Despite the ALP’s ostensible working-class roots, it appears that curbing executive excess is a non-core goal of the Federal Government. Yesterday, Lindsay Tanner told reporters that giving shareholders binding votes on CEO pay “sounds good”, but may have unintended consequences.
Fortunately for the government, the next time a company removes thousands of workers while quietly giving executives a hefty pay rise, Kevin Rudd and Nick Sherry can at least point to two meaningless reviews to prove they really do care deeply about remuneration.
The Federal Government will soon consider a Treasury review regarding executive pay. Later this year, APRA will release a discussion paper regarding executive remuneration for APRA‑regulated institutions (it is expected in the second quarter of 2009).
One of the key areas being reviewed by Treasury is the level of payments permissible to CEOs who are terminated. Currently, the Corporations Act allows executives to receive seven times their total remuneration (calculated as an average over three years) without first obtaining shareholder approval. The Financial Review reported last week that Treasury is “considering lowering the threshold to a multiple of five times or less and tightening the definitions under the law, which experts say are easily avoided.”
Lowering the limit to five times total remuneration (before shareholder approval is required) would represent a significant win for executives.
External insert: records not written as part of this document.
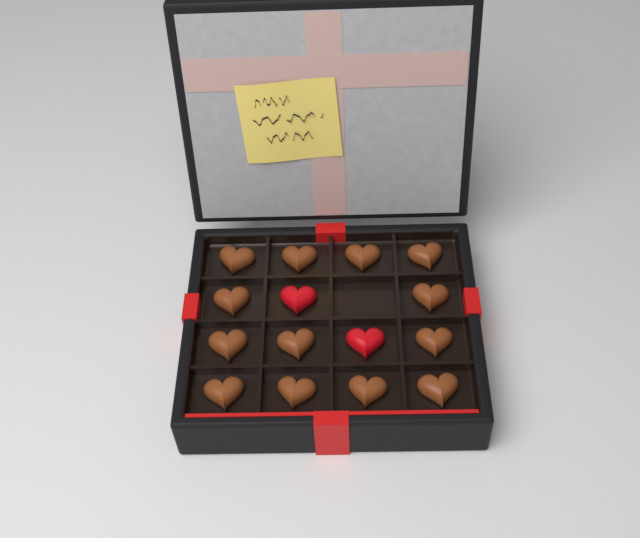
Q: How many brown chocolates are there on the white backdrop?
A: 13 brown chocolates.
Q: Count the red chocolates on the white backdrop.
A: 2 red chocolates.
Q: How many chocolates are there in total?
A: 15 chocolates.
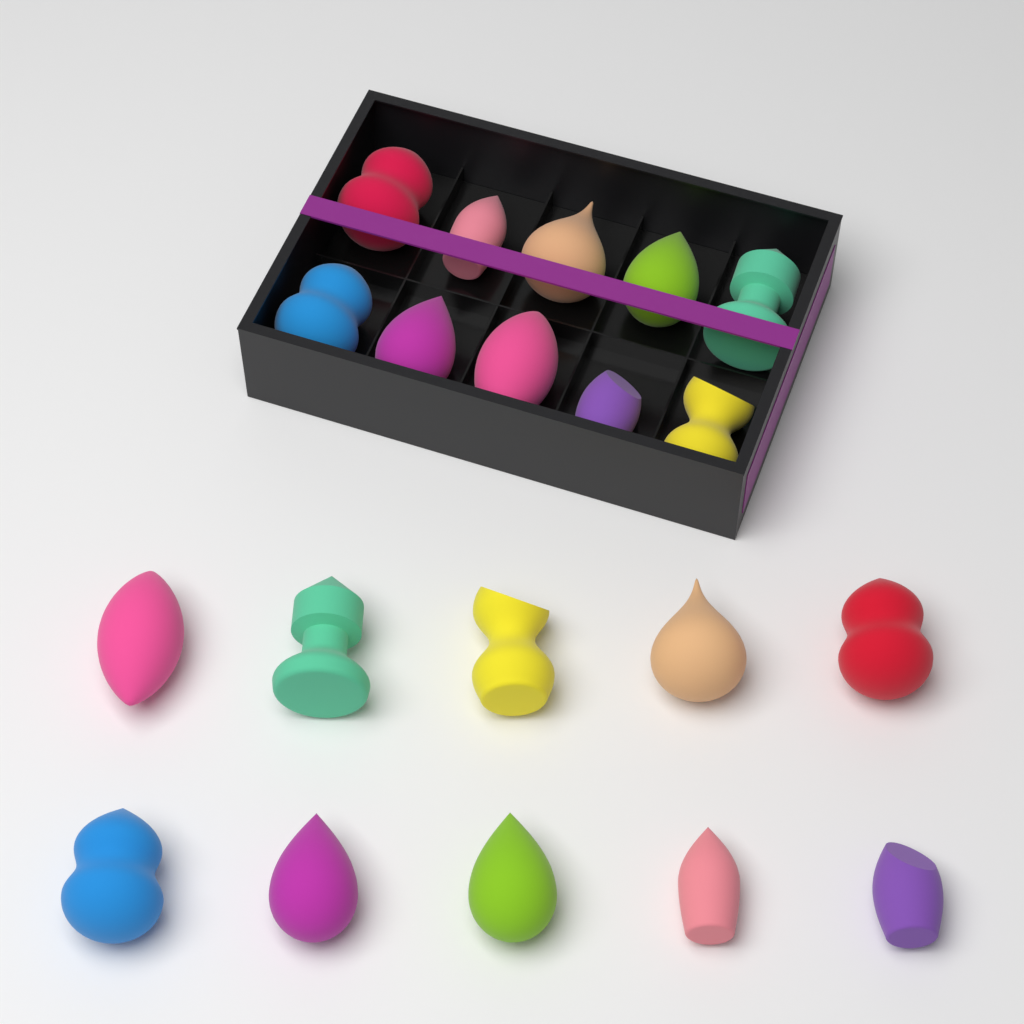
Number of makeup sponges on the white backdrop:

That is because it is not merely the remuneration multiple which is the problem, but rather, the fact that the Act allows for termination benefits to be calculated by reference to the executive’s total remuneration (which includes short and long-term bonuses), rather than base pay. For example, even under the speculated lower limit, Telstra’s departing CEO, Sol Trujillo, would be entitled to a termination payment of more than $56 million from the shareholders without the company requiring approval (including short and long term bonuses, Trujillo’s average total remuneration has been more than $11 million over the past three years). Similarly, if Leighton’s Wal King were to hang up his shovel, he may receive $69 million from the company (courtesy of hefty recent short-term bonus cash payments), without shareholders getting a say.
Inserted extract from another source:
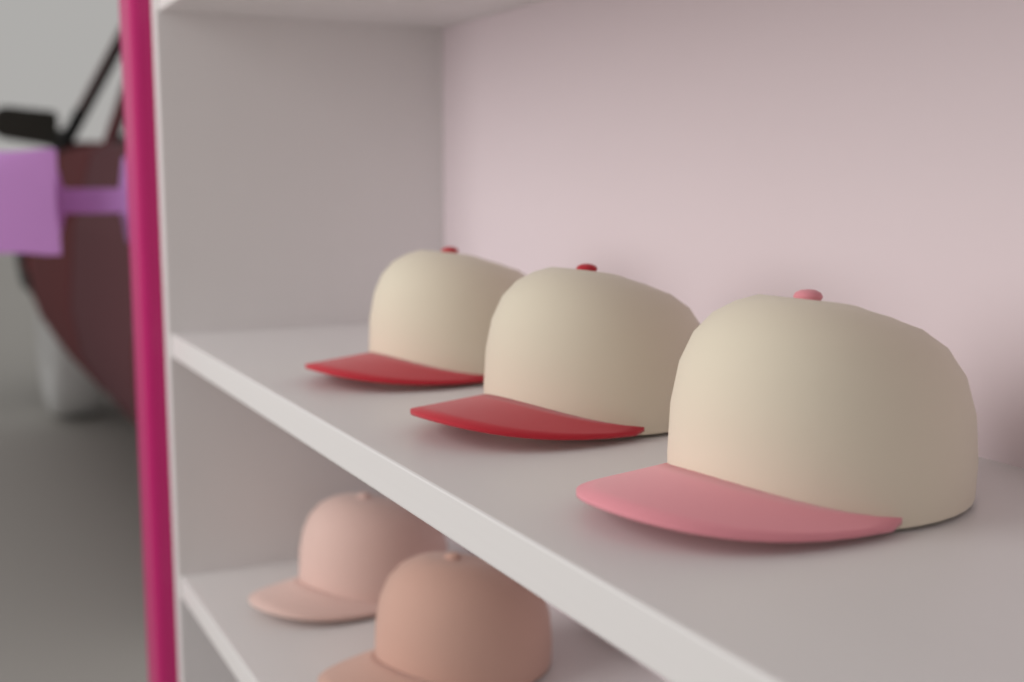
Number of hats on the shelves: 5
The system is clearly flawed – for example, if an executive received high short-term bonuses for what appeared at the time to be excellent performance, but that performance turns out to be the result of flawed risk taking and the company collapses — that executive is able to “double dip”. That is, their termination entitlements will be calculated by reference to the undeserved short-term bonus payments.
Not only are the quantum and method of calculation out of proportion with Main Street, most companies still choose to pay departing executives “termination payments” even if they are not terminated, but instead, choose to retire (Macquarie Bank was the notable exception to this rule). Pacific Brands’ former CEO Phil Moore, who led the company of a near-fatal debt funded binge, received a payment of $3.4 million after retiring from his role. PBL’s John Alexander collected $15 million from shareholders despite remaining with the company on a lucrative annual salary (albeit in a different role).
Instead of a lengthy review with input from directors and remuneration consultants, a few small measures would quickly rectify the executive termination payment problem.
First, the Corporations Act should be amended to require that termination payments only be applicable in the case of bona fide termination by the company of the executive. Further, if any termination payment is made, the company is required to announce to the ASX the specific reason for the executive’s termination, for example, “Robert Maxwell was terminated by the board for his poor performance due to ill-timed acquisitions.”
Second, instead of calculating an executive’s termination entitlement by using a vague multiple of the executive’s salary, the calculation should simply be made by reference to the termination benefits received by the company’s lowest classed employee.
For example, if Telstra’s most junior cleaner or call-centre worker is entitled to a termination (or redundancy) payment of two weeks for each year of service, then the calculation of the executive’s termination entitlement must be made the same way. Such a rationale is also logical – company directors regularly defend executive remuneration by claiming that Australian executives are in constant demand globally and there is a shortage of executive talent. Based on that reasoning, given the demand for the executive talent, departing CEOs have no need to hefty termination payments as they should have little difficulty in finding alternative employment. (By contrast, the company’s most junior staff, who are currently entitled to far more miserly terminations entitlements than their executives, would have lesser skills and therefore, face a far longer period of unemployment in the event they are terminated.)
Two simple steps would make executive termination payments fair and equitable for shareholders and may even inspire confidence in Australian companies. But don’t expect to read them in a government review.